[Data items]
▬▬▬
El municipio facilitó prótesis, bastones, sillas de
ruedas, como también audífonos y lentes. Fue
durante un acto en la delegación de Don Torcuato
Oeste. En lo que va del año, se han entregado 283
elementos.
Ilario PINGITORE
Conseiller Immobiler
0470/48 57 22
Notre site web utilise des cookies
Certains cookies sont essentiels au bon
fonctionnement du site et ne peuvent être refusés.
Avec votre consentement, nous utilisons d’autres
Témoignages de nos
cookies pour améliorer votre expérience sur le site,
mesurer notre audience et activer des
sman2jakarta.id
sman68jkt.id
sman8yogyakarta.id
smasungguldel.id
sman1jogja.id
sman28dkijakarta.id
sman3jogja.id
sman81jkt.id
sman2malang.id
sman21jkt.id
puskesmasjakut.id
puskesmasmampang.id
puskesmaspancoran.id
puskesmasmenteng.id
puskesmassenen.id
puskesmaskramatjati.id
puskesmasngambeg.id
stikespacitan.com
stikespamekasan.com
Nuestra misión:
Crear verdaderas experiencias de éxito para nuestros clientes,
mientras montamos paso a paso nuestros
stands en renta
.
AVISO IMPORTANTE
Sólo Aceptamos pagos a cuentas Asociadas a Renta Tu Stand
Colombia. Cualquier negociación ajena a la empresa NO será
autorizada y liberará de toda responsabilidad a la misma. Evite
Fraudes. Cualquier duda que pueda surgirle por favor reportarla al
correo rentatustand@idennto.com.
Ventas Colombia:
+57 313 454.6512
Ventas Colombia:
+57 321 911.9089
▬▬▬
Edit the records so that each occurrence of "Ventas Colombia" becomes "Línea de ventas", and reproduce every line with all other text left unchanged.

El municipio facilitó prótesis, bastones, sillas de
ruedas, como también audífonos y lentes. Fue
durante un acto en la delegación de Don Torcuato
Oeste. En lo que va del año, se han entregado 283
elementos.
Ilario PINGITORE
Conseiller Immobiler
0470/48 57 22
Notre site web utilise des cookies
Certains cookies sont essentiels au bon
fonctionnement du site et ne peuvent être refusés.
Avec votre consentement, nous utilisons d’autres
Témoignages de nos
cookies pour améliorer votre expérience sur le site,
mesurer notre audience et activer des
sman2jakarta.id
sman68jkt.id
sman8yogyakarta.id
smasungguldel.id
sman1jogja.id
sman28dkijakarta.id
sman3jogja.id
sman81jkt.id
sman2malang.id
sman21jkt.id
puskesmasjakut.id
puskesmasmampang.id
puskesmaspancoran.id
puskesmasmenteng.id
puskesmassenen.id
puskesmaskramatjati.id
puskesmasngambeg.id
stikespacitan.com
stikespamekasan.com
Nuestra misión:
Crear verdaderas experiencias de éxito para nuestros clientes,
mientras montamos paso a paso nuestros
stands en renta
.
AVISO IMPORTANTE
Sólo Aceptamos pagos a cuentas Asociadas a Renta Tu Stand
Colombia. Cualquier negociación ajena a la empresa NO será
autorizada y liberará de toda responsabilidad a la misma. Evite
Fraudes. Cualquier duda que pueda surgirle por favor reportarla al
correo rentatustand@idennto.com.
Línea de ventas:
+57 313 454.6512
Línea de ventas:
+57 321 911.9089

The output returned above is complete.